By Dr David Laing Dawson
“incredibly unique and innovative”
It will serve ages 12 and up, with 20 beds for those 16 and older — 10 for crisis stabilization and 10 for withdrawal management.
Individuals in crisis will be triaged and offered addiction support, rapid access to addiction medication and mental health support.
There will be a 24/7 physician on site and eight hours each day access to psychiatrists.
This, of course is not just a waste of time and money but a disaster waiting to happen.
I have spent sufficient time in committee meetings, community consultations, planning meetings, and strategic planning meetings to understand how such a project gets a green light:
It’s the words. The buzz words. The virtuous words. The words no one can argue with: Innovative, inclusive, support, unique, hope, incredibly unique, rapid access, 20 crisis beds, holistic, triage, 24/7, withdrawal management, crisis stabilization.
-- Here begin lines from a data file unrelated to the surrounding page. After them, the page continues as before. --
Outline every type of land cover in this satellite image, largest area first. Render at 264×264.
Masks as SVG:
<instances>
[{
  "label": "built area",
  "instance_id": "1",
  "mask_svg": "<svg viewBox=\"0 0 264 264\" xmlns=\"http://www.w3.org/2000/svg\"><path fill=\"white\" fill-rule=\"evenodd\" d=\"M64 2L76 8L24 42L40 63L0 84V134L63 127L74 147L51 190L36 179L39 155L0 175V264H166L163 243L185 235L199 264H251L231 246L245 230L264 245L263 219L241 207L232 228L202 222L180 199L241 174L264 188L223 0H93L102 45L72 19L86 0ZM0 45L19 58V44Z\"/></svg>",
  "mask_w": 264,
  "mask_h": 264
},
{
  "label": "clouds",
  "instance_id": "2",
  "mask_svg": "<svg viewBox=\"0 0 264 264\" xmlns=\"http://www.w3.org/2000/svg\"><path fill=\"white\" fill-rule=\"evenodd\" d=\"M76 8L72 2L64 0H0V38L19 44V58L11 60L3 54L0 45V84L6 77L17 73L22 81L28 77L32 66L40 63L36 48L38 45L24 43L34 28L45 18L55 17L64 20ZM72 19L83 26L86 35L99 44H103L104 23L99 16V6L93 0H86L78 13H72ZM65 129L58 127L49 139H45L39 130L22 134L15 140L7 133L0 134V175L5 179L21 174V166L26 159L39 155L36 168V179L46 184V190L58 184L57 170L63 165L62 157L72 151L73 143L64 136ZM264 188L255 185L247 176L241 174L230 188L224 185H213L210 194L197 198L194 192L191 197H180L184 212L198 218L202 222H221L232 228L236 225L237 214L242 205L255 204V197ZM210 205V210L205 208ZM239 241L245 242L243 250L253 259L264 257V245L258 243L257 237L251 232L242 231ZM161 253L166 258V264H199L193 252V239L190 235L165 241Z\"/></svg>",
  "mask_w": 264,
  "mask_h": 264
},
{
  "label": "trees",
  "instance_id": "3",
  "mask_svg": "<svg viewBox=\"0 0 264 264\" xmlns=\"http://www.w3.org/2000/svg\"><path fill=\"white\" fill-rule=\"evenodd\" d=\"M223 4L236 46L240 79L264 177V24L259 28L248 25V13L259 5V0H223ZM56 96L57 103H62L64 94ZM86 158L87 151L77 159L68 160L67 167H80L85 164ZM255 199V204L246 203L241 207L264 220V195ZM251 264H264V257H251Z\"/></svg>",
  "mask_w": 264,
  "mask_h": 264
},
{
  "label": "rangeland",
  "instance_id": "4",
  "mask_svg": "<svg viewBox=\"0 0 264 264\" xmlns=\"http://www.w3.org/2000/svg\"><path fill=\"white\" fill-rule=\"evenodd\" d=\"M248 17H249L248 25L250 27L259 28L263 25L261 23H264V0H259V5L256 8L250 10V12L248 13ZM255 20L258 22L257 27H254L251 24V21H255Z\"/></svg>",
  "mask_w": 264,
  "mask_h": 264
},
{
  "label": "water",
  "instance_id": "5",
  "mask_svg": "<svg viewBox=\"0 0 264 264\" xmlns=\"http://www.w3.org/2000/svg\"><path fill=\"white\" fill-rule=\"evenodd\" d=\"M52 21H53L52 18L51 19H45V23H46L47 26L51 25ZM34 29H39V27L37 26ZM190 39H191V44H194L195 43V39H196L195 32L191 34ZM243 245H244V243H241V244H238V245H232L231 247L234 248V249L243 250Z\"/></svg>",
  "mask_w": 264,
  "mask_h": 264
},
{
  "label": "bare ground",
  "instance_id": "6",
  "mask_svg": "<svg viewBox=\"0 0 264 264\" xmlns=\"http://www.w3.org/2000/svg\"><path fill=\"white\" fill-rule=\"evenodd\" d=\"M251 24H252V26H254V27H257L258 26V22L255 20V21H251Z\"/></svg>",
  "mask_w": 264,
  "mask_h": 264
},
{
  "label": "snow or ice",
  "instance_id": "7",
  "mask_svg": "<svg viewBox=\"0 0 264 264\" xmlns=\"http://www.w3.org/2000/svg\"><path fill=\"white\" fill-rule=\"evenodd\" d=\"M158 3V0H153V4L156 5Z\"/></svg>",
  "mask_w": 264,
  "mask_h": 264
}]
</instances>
The words, at those levels of planning, become the reality. And few at those committee and planning tables have the experience and ability to actually imagine how such a creation will play out with real humans in real time.
Well, they are really creating a very expensive small independent hospital, presumably with outpatient services, 10 “beds” for addiction withdrawal, 10 “beds” for something they call “crisis stabilization”.
Let’s look at the “crisis stabilization” part first. What on earth is that? Who are the people with mental illnesses who will avail themselves of or be taken to this facility?
People with serious mental illnesses, untreated, become psychotic, manic, delusional, depressed, disorganized, distrustful, and sometimes, violent. They also may, while very ill, develop other life threatening illnesses.
At that moment in time, voluntarily attending, or brought by police or family, they need to find themselves in a safe place, with adequate security, and sufficient medical and nursing resources and investigative tools, to deal with any serious medical illnesses or concerns (head injury, pneumonia, infections, metabolite problems, kidney failure, drug reactions…) and have the treatment facilities and personnel equipped to provide emergency treatment for psychosis. (this means, by the way, a well equipped pharmacy on hand, blood work, xray, and CTscans). In other words, the resources of a hospital.
Some of these patients/clients/people will allow themselves to be talked into staying, at least for the night. Others will refuse and will need, if deemed a danger to themselves and/or others (in crisis), involuntary admission and treatment. They will need a schedule 1 facility, a designation which a stand alone 10 bed facility is unlikely to be given.
Will this 10 bed facility be locked? Will clothes be taken away? Searched for drugs or weapons?
Such an isolated 10 bed facility cannot investigate, diagnose, treat, keep safe someone in the throes of psychosis.
So who will they serve with those ten beds? Likely someone needing a bed, and three meals, for the night or week during a cold spell in the winter. Fair enough. But this then is a very expensive motel.
And if seriously mentally ill people are admitted to those 10 beds, they will need adequate around the clock staffing (five full time nurses are required to provide 1 nurse 24/7), medications on hand, a psychiatrist on call, sufficient staff and security for that one night nurse to feel safe and in some control. And easy and safe access to other services and resources if a life threatening crisis occurs during the night. Who will respond to a code white?
And then we have, presumably within the same ward, 10 beds for withdrawal management. This would serve, presumably, addicts who have decided to voluntarily go through the process of withdrawal. Doors will not be locked.
Now withdrawal from a serious addiction involves three aspects: medical management of potentially serious medical problems as they arise: from tremor to delirium to pain, anxiety, paranoia, seizures, to kidney and heart failure.
The second aspect of successful withdrawal is vigilance/persuasion preventing the patient from acquiring drugs.
The third is alleviating some of the withdrawal symptoms by prescribing other addictive, though prescribed and thus controlled, and presumably less harmful, substances.
A stand alone 10 bed addiction treatment facility is more likely to function as intended than a stand alone 10 bed mental illness treatment facility. Either way, they are not compatible, and should not be placed under the one roof. Violence will occur; nurses will loose their compassion for the mentally ill; and the dealers will come to visit their customers in the parking lot behind the facility.
Though only a 20 bed facility it will have to have the same infrastructure as a full hospital: board of directors, CEO, managers, Departments, finance department, Personnel department, unions, medical record department, insurance, legal support, food and hotel services, infection control………
Would it not make more sense to take the substantial amount of money required for bricks and mortar and operating costs of this “Hub”, and give it to the local hospitals with the condition that they use it to expand their psychiatric wards, addiction treatment facilities, mental illness and addiction emergency services, and social services?